Por esta altura, pinta então Campo de Trigo Com Corvos, obra que representa a solidão que Van Gogh sentia uma vez mais. À simplicidade da pintura, alia-se o lado complexo dos caminhos sem saída ou daqueles que continuam para lá dos limites da tela. Uma mente confusa e que se sente presa representada numa tela de dimensões incomuns na qual a perspectiva não existe e onde o céu e o trigo se atropelam infinitamente. A horizontalidade ganha e não se distingue o que está perto ou longe, as cores cingem-se quase exclusivamente às três primárias e a uma complementar, havendo um controlo da pintura.

Esta é muitas vezes referida como sendo a última obra que Van Gogh pintou, mas isso não é verdade. Depois desta, o pintor criou ainda cerca de uma dúzia de telas, mas nenhuma tem o grau de complexidade ou acabamento que esta apresenta. É mais correcto, portanto, dizer-se que esta é a última obra onde é notória a sua entrega total, havendo esses tais quadros posteriores que se consideram inacabados.

A vida de Van Gogh chega ao fim pouco tempo depois, a 29 de Julho de 1890, após um ferimento de bala no peito provocado por ele próprio, acontecimento que teve lugar dois dias antes.

Vincent van Gogh, Retrato do Dr. Gachet, óleo sobre tela, 1890. Fonte: Wikipedia.

Vincent van Gogh, Campo de Trigo com Corvos, óleo sobre tela, 1890, Van Gogh Museum. Fonte: Wikipedia.

Em Vincent and the Doctor, após a resolução do problema com o monstro, Doctor e Amy querem dar-lhe algum alento e decidem levá-lo até à referida exposição. Uma tentativa de mostrar que todo o esforço e paixão que investiu nas suas telas valerão a pena, tornando-se num dos pintores mais importantes da História da Arte, tendo admiradores por todo o mundo.

Doctor e Amy mostram que há sempre lugar para ajudarmos alguém a acreditar que dias melhores virão. Um acto que tem como segundo objectivo tentar manter o pintor motivado e não se alvejar. Sendo uma personagem da vida real, tal reviravolta não poderia acontecer, mas há algo que surge de novo: na pintura Doze Girassóis Numa Jarra, aparece uma pequena dedicatória para Amy.
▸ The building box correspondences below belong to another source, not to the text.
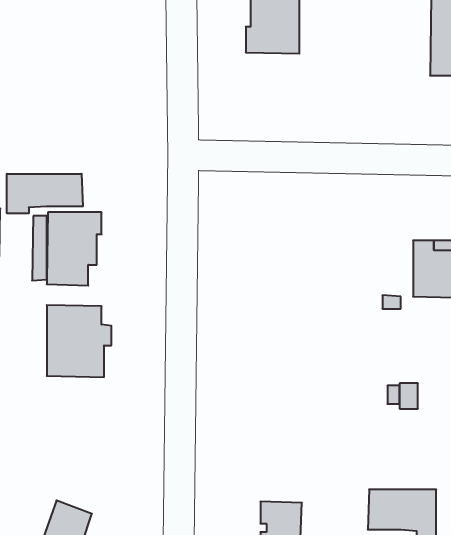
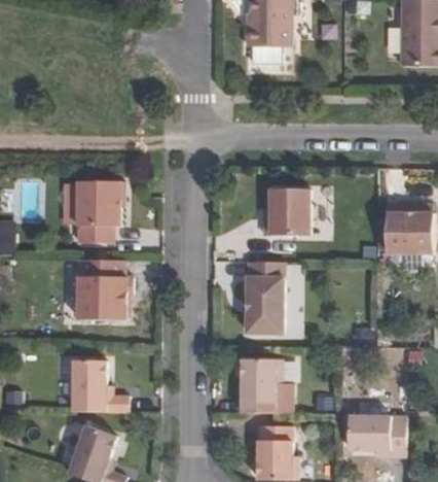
building: [7,174,83,213] -> none
building: none -> [262,190,309,236]
building: none -> [246,261,283,333]
building: none -> [241,358,281,413]
building: none -> [72,359,127,412]

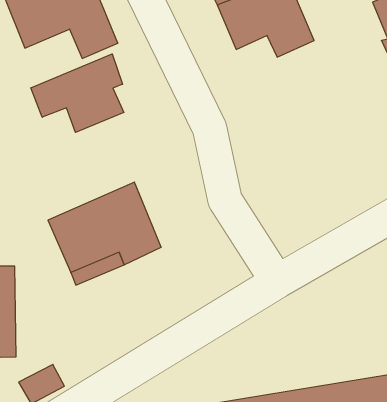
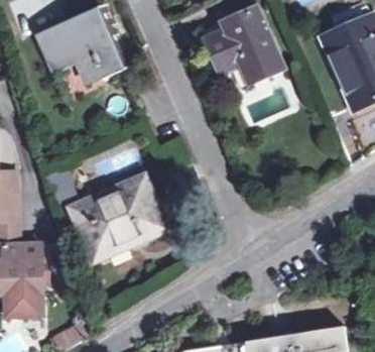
building: [31,54,124,132] -> none

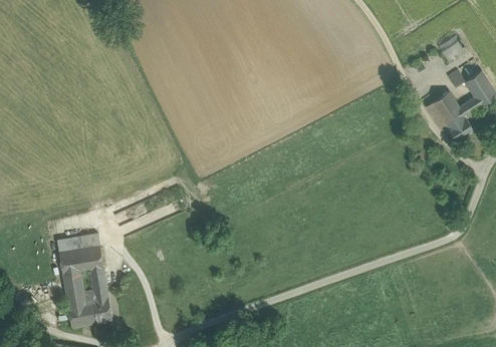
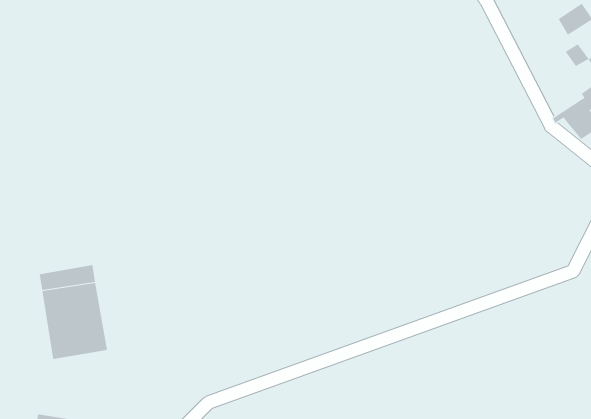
building: [425,90,460,124] -> none
building: [66,296,111,328] -> none

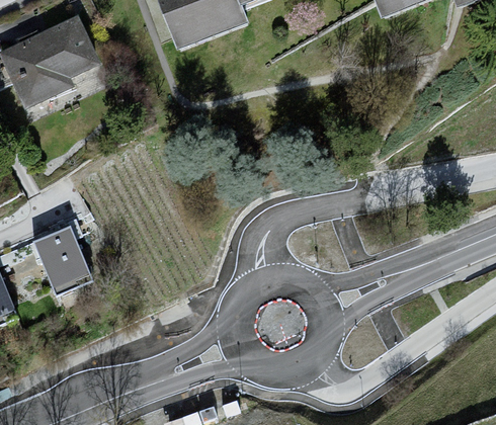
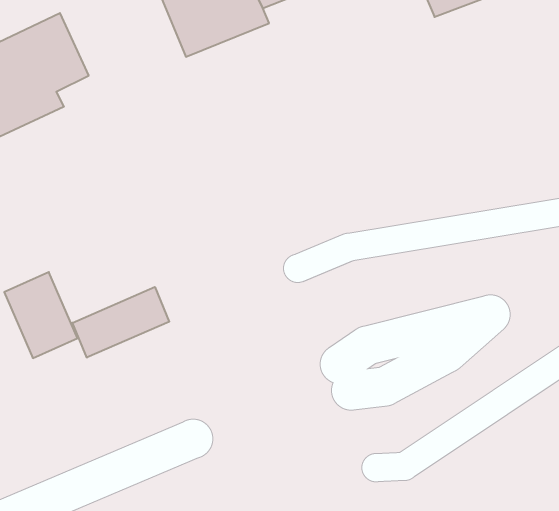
building: none -> [72,287,169,358]

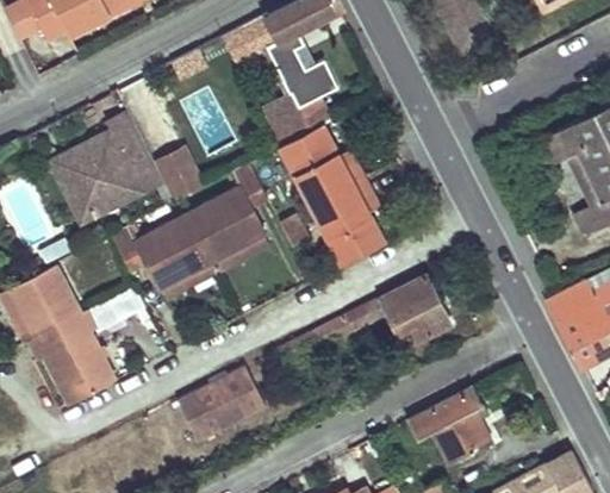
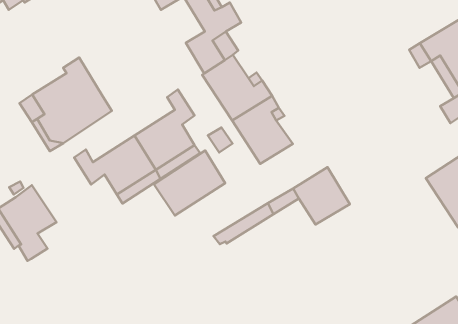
building: [155,146,206,201] -> none
building: [46,310,117,405] -> none
building: [176,366,266,443] -> [154,151,225,215]
building: [406,385,491,463] -> none

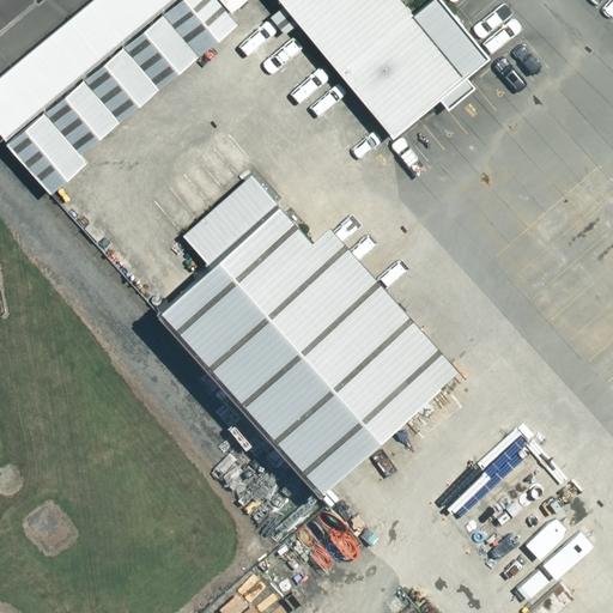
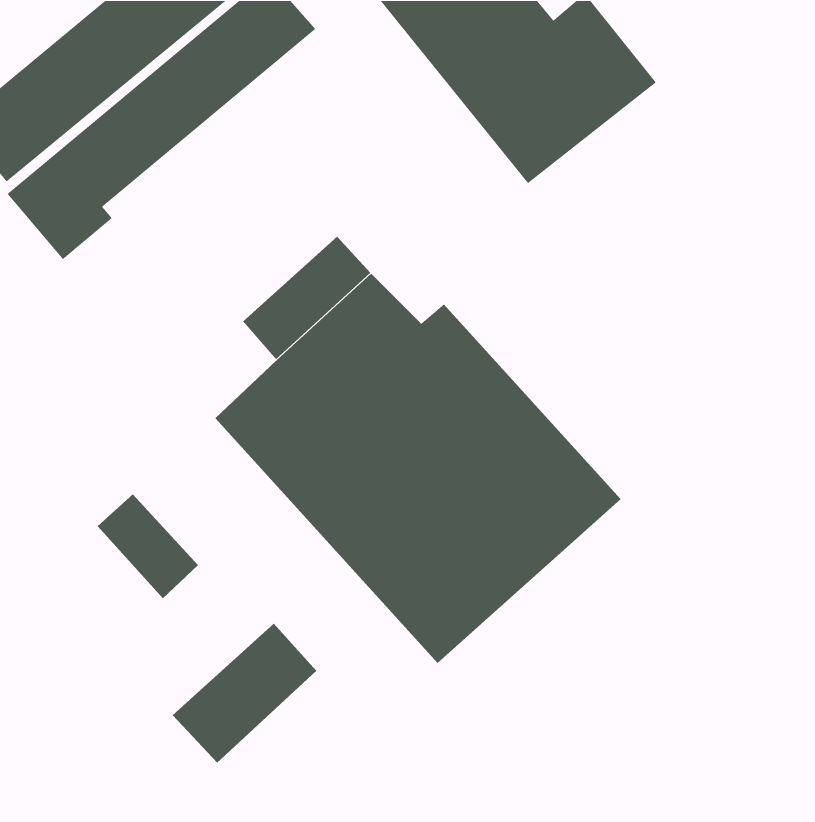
building: none -> [97,494,199,599]
building: none -> [172,623,317,763]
Esta, no entanto, teria de ser uma homenagem posterior, pois o quadro é de 1888, logo, dois anos antes dos acontecimentos na série. Da mesma forma, o momento em que Van Gogh é incentivado a pintar esta flor não poderia acontecer, sendo que ele já o tinha feito.

Vincent and the Doctor, Doctor Who, BBC.

Vincent and the Doctor, Doctor Who, BBC.

Referência à obra Doze Girassóis Numa Jarra, óleo sobre tela, 1888, Nueu Pinakothek.
Vincent and the Doctor, Doctor Who, BBC.

Vincent and the Doctor surge, assim, como um ponto muito importante no mundo da televisão, fazendo esta representação do que é viver com uma doença mental e do quanto a mesma afecta quem a tem, mesmo que mais ninguém a consiga perceber. Um episódio que vem também de um acontecimento pessoal do escritor Richard Curtis, cuja irmã se suicidou após vários anos a lidar com uma depressão.

Tendo ou não falhas na ligação entre as obras de Van Gogh e o espaço e tempo dos acontecimentos na série, é uma boa forma de nos deixarmos mergulhar no universo pictórico deste artista e de vermos as várias referências que são feitas às suas telas durante o episódio, seja a nível visual ou apenas falado. Será que repararam em todos?